WHAT THE EXERCISE ASKS:
Retype nothing except the lines below from the one with "I hate the CBD, especially" through the one with "Higher Education? – Explained", exactly, with images left out.

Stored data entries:
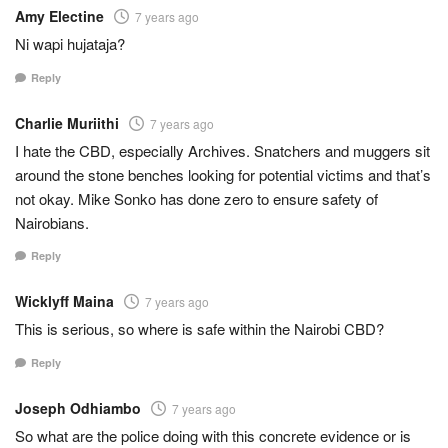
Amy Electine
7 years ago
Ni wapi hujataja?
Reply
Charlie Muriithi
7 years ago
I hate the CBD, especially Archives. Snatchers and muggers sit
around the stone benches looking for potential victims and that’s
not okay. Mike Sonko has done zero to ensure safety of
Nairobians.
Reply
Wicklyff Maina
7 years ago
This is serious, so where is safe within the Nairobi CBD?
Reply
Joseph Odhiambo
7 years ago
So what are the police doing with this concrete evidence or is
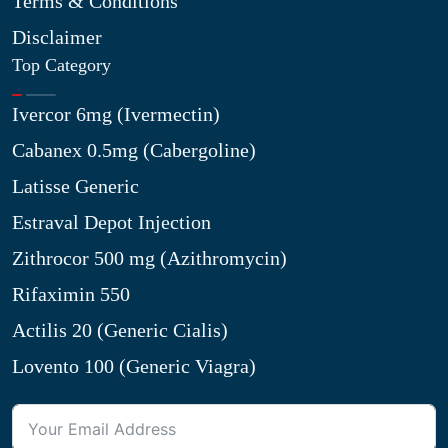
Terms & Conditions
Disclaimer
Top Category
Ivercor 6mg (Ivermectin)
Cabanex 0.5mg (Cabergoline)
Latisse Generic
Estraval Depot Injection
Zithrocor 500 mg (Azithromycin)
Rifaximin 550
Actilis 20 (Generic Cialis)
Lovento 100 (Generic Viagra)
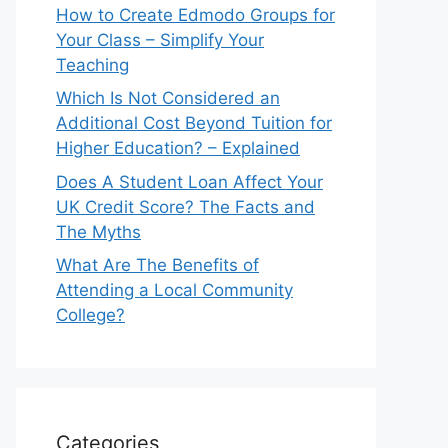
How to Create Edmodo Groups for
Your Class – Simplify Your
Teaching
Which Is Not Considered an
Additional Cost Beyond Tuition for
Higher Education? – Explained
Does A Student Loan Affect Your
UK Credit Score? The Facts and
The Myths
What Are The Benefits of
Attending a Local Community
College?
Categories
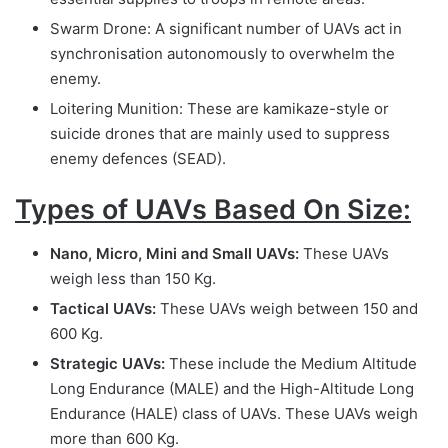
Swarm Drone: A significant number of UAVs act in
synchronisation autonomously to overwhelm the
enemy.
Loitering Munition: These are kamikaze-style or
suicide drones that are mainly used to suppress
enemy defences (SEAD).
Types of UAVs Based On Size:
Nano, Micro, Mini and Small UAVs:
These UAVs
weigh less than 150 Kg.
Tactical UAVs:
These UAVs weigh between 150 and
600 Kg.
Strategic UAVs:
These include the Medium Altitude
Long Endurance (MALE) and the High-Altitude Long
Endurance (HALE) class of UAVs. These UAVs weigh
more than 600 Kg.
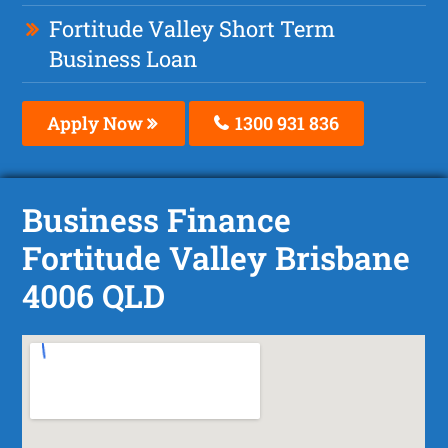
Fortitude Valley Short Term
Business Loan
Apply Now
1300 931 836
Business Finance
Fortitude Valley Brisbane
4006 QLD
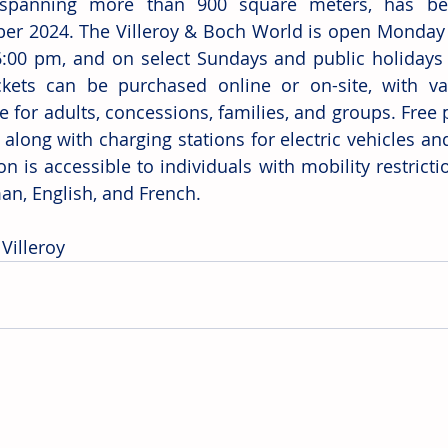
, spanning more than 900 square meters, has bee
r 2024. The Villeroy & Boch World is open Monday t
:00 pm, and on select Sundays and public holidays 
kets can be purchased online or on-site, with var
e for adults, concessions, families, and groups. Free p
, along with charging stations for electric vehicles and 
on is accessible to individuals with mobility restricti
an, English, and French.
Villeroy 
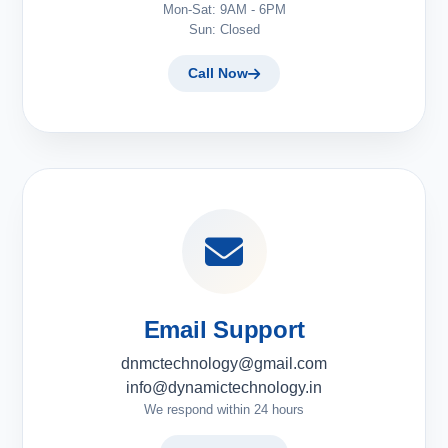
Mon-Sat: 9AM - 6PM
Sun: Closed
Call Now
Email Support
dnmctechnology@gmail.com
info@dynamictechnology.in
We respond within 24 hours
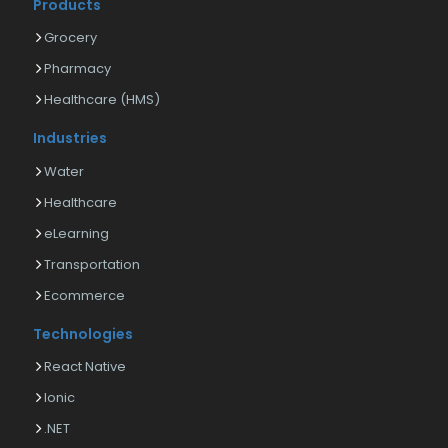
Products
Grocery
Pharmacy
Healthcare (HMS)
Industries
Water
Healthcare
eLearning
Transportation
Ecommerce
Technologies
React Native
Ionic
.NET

* * *

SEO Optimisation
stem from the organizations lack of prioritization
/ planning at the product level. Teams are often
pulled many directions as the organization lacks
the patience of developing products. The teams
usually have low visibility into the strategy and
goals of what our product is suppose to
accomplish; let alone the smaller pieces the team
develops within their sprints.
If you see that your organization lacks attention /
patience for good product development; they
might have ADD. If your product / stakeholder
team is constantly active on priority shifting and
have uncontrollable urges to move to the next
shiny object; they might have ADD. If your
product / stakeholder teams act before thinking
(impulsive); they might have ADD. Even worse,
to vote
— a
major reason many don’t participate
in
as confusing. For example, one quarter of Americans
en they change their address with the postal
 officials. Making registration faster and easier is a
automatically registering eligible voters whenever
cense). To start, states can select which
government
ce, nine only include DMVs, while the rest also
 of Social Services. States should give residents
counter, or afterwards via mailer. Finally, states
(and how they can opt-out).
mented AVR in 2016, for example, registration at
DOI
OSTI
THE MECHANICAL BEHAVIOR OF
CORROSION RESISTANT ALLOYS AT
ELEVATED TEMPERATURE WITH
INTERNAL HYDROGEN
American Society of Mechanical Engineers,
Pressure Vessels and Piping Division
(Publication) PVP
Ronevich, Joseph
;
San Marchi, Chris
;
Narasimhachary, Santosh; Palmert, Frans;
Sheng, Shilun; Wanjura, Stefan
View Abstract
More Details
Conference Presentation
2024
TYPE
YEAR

--

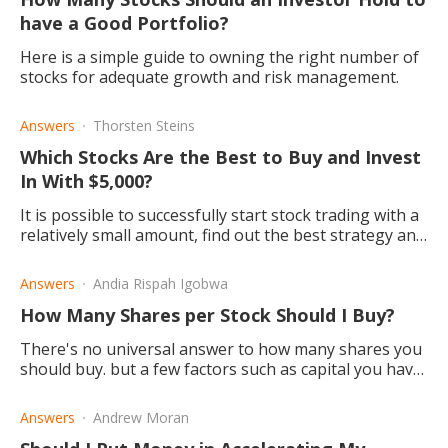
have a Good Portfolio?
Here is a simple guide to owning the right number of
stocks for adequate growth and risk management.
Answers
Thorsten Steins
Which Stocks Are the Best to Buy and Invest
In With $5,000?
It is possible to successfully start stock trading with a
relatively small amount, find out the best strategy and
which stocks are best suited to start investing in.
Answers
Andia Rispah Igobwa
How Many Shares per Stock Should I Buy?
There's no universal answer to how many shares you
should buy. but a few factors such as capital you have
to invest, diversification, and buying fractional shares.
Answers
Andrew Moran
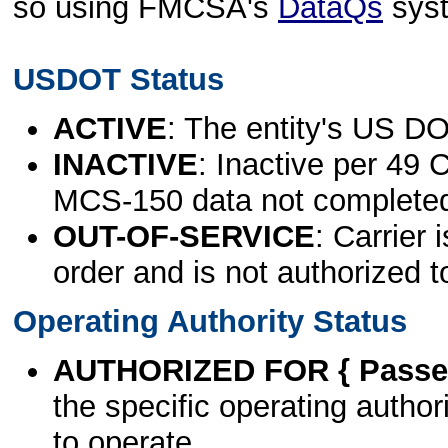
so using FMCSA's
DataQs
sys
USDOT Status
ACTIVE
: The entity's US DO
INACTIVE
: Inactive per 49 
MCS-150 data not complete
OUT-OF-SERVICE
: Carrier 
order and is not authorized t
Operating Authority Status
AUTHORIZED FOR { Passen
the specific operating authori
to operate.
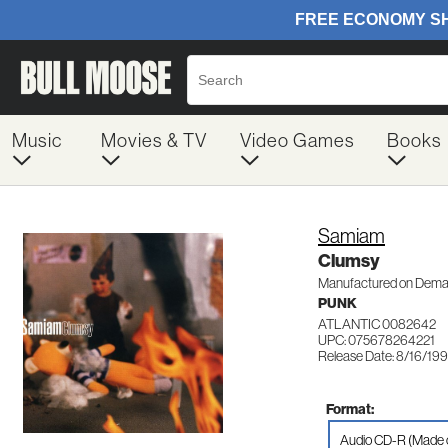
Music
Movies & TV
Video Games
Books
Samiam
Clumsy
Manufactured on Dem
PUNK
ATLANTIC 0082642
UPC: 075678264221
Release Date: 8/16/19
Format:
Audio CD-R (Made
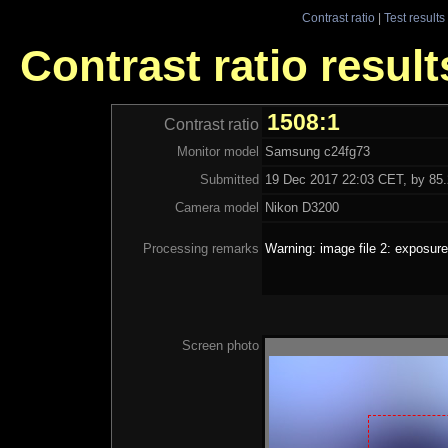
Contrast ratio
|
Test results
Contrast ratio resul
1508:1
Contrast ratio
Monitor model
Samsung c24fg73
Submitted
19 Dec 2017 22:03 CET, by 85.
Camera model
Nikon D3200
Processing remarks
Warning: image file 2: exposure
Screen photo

ANSWER TO THE PROBLEM:
I hate the CBD, especially Archives. Snatchers and muggers sit
around the stone benches looking for potential victims and that’s
not okay. Mike Sonko has done zero to ensure safety of
Nairobians.
Reply
Wicklyff Maina
7 years ago
This is serious, so where is safe within the Nairobi CBD?
Reply
Joseph Odhiambo
7 years ago
So what are the police doing with this concrete evidence or is
Terms & Conditions
Disclaimer
Top Category
Ivercor 6mg (Ivermectin)
Cabanex 0.5mg (Cabergoline)
Latisse Generic
Estraval Depot Injection
Zithrocor 500 mg (Azithromycin)
Rifaximin 550
Actilis 20 (Generic Cialis)
Lovento 100 (Generic Viagra)
How to Create Edmodo Groups for
Your Class – Simplify Your
Teaching
Which Is Not Considered an
Additional Cost Beyond Tuition for
Higher Education? – Explained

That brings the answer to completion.